Trans privilege
One of the things that took me a while to wrap my head around was the concept of trans privilege, especially in the ability to access treatment and have surgery. Given my personal history, where I have been on NHS prescriptions for hormones since 18 and had private surgery at 25, I have had a lot of good fortune come my way with respect to accessing the medical side of transition. Genetically I was also blessed with good looks and just slight above average height for standard cis white British women. In many respects I have degrees of privilege that other trans folk do not, yet all of those privileges are predicated on the other issues in my life that tarnish them.
I feel conflicted about privilege in a way that twenty plus years of transition has given me perspective on. On the one hand the fact that I am university educated, had a university educated parent, had a grammar school education, and was given many opportunities not afforded to many of my peers set me up with a personality that tends to tough it through. On the other, I have done much of my transition by myself outside any trans support networks or around people who had quite a specific ideas of what trans actually should be. It is only since starting my PhD that I have begun to fully unpack my thoughts and ideas on gender, seeing privilege as a multiplicitious thing and not a pain Olympics where more suffering equals more virtue.
Checking myself is something I do on a daily basis, both in my writing and in my interactions with others. I do sandbag certain aspects of myself because I do not want to intimidate or make others feel lesser. This is not me attempting to virtue signal or be humble for the sake of it, rather, it is an appreciation of how much other people have played a part in getting me to where I am today. My single biggest skill, in my opinion, is being able to navigate a room, read people, and make myself attuned to them, which my education and work environments all trained me to do. This is my real privilege, the self-confidence just to be myself, with a dash of knowing that if everything goes wrong I can pick myself up again.
My true privilege, the ability to reset, pick up the pieces and rebuild. When we talk of trans privileges often we are talking about the ability to be normative in a normal world, of being typical and to glide through un-noticed. Education counts for nothing if you do not have the skills to blend in, genetics means nothing if you find it hard to relate to the world around you. Being perfect is only in the eyes of the beholder, for even with all the privilege and moxy the world has a habit of showing why that privilege means next to nothing.

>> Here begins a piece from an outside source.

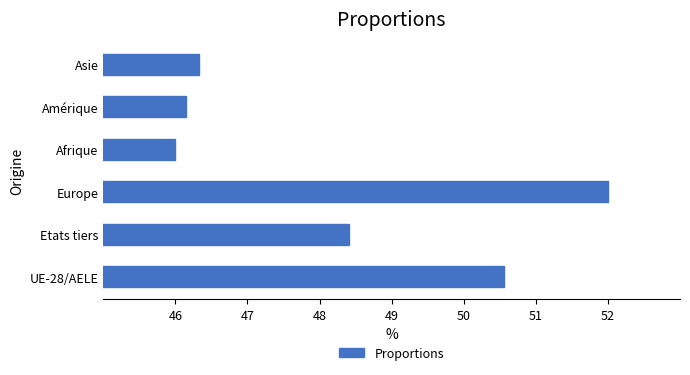

Reading bottom to top, list all the values displayed in this chart.

50.6	48.4	52.0	46.0	46.2	46.3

This is why pain Olympics are so unhealthy, why virtue signalling your privilege is a false dichotomy, and why under selling yourself will only lead to more devaluing of your self worth. One on my personal mottos is that I got this, challenge accepted. I always try to push myself. It is both a strength and a weakness, as on the one hand I push through, yet on the other when I invariably crash I feel utterly worthless. We as individuals cannot simply be something lesser than we are, and while there is place to understand and situate your privilege, it is what you actually do with your privilege that matters.
Given this, I have adopted a do not shit on others happiness philosophy when I am around other people. Given my education it is easy for me to pick apart ideas, concepts, fashion, beliefs etc, yet the reality is that my take on things is rarely wanted and even more rarely warranted. On the internet where anyone can be an anonymous keyboard warrior, actively choosing not to shit on someone’s day is a liberating concept. Many online trans spaces have trans timelines, coming out photos, fashion critiques, and other ways of getting others to judge your personal appearance. All of them are there to fluff egos, make people feel better about themselves, and generally boost confidence. It is easy enough to tear someone down or send someone’s emotions to the moon with the dash of keyboard and click post. It is harder to take a step back and consider why the person is posting in the first place. Will our voice actively help this person or make the situation worse? This is part of trans privilege that is hard to pin down and harder to reconcile.
I have been very fortunate to have been able to find employment throughout my transition, privileged to not have to resort to sex work to survive. One of my ongoing observations of trans Reddit, Twitter and Instagram is the proliferation of trans Only Fans accounts with all the switch and bait content associated with it. See a cute trans girl, click on her profile and 80% of the time she will be promoting her OF account. Mine is not to judge or comment, as I do not know her history or why she is using OF to survive. When we talk about trans privilege sex work is often taboo, or at best talked about in the quiet spaces. If you have to sell your body to survive, or simply because you enjoy doing it, then you do not need someone like me telling you anything. Privilege politics can warp out understanding of others, seeing sex workers as victims or folk in need of rescue. Potentially some do need help and support, but it is up to them to ask without us judging them.
This point of privilege being in the eye of the beholder is a strong one, as often our own privileges can blind us to the reality of how each of us overlap and shift. I have the space and time to write and engage with trans issues because I this is part of my job and research. There is no one way to talk, dissect, or engage with privilege, only that each of us needs to understand where our own lies and how we can better relate to others. I really do not want to shit on other people’s days, as their happiness matters to them. The first step is empathy, and then checking my own issues before making things better or worse for them. At least it’s a start.